▶ Records shown:
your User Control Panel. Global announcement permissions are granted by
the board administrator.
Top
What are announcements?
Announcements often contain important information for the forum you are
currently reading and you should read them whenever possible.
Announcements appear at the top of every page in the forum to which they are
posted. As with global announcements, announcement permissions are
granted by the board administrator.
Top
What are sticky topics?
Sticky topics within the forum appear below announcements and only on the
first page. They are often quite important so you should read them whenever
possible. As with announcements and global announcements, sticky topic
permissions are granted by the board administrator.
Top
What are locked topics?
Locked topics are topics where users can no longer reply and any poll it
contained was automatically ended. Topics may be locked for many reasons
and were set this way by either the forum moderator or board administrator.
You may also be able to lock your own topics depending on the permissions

▶ What this task involves:
Go through the listing above and reproduce all of it exactly.

▶ Solved exercise:
your User Control Panel. Global announcement permissions are granted by
the board administrator.
Top
What are announcements?
Announcements often contain important information for the forum you are
currently reading and you should read them whenever possible.
Announcements appear at the top of every page in the forum to which they are
posted. As with global announcements, announcement permissions are
granted by the board administrator.
Top
What are sticky topics?
Sticky topics within the forum appear below announcements and only on the
first page. They are often quite important so you should read them whenever
possible. As with announcements and global announcements, sticky topic
permissions are granted by the board administrator.
Top
What are locked topics?
Locked topics are topics where users can no longer reply and any poll it
contained was automatically ended. Topics may be locked for many reasons
and were set this way by either the forum moderator or board administrator.
You may also be able to lock your own topics depending on the permissions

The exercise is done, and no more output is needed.